(DATA SHOWN begins)

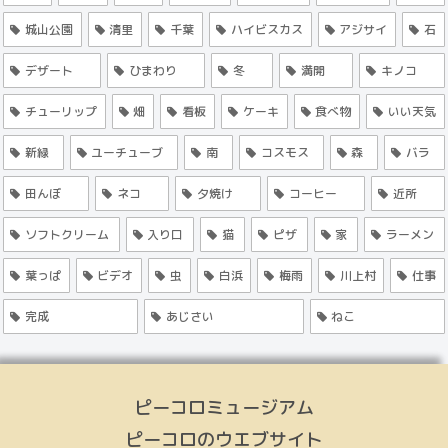
城山公園
清里
千葉
ハイビスカス
アジサイ
石
デザート
ひまわり
冬
満開
キノコ
チューリップ
畑
看板
ケーキ
食べ物
いい天気
新緑
ユーチューブ
南
コスモス
森
バラ
田んぼ
ネコ
夕焼け
コーヒー
近所
ソフトクリーム
入り口
猫
ピザ
家
ラーメン
葉っぱ
ビデオ
虫
白浜
梅雨
川上村
仕事
完成
あじさい
ねこ
ピーコロミュージアム
ピーコロのウエブサイト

(DATA SHOWN ends)

■ YOUR INSTRUCTIONS ■
Copy every line of text from the entries above character for character, leaving the pictures out of your answer.

■ YOUR SOLUTION ■
城山公園
清里
千葉
ハイビスカス
アジサイ
石
デザート
ひまわり
冬
満開
キノコ
チューリップ
畑
看板
ケーキ
食べ物
いい天気
新緑
ユーチューブ
南
コスモス
森
バラ
田んぼ
ネコ
夕焼け
コーヒー
近所
ソフトクリーム
入り口
猫
ピザ
家
ラーメン
葉っぱ
ビデオ
虫
白浜
梅雨
川上村
仕事
完成
あじさい
ねこ
ピーコロミュージアム
ピーコロのウエブサイト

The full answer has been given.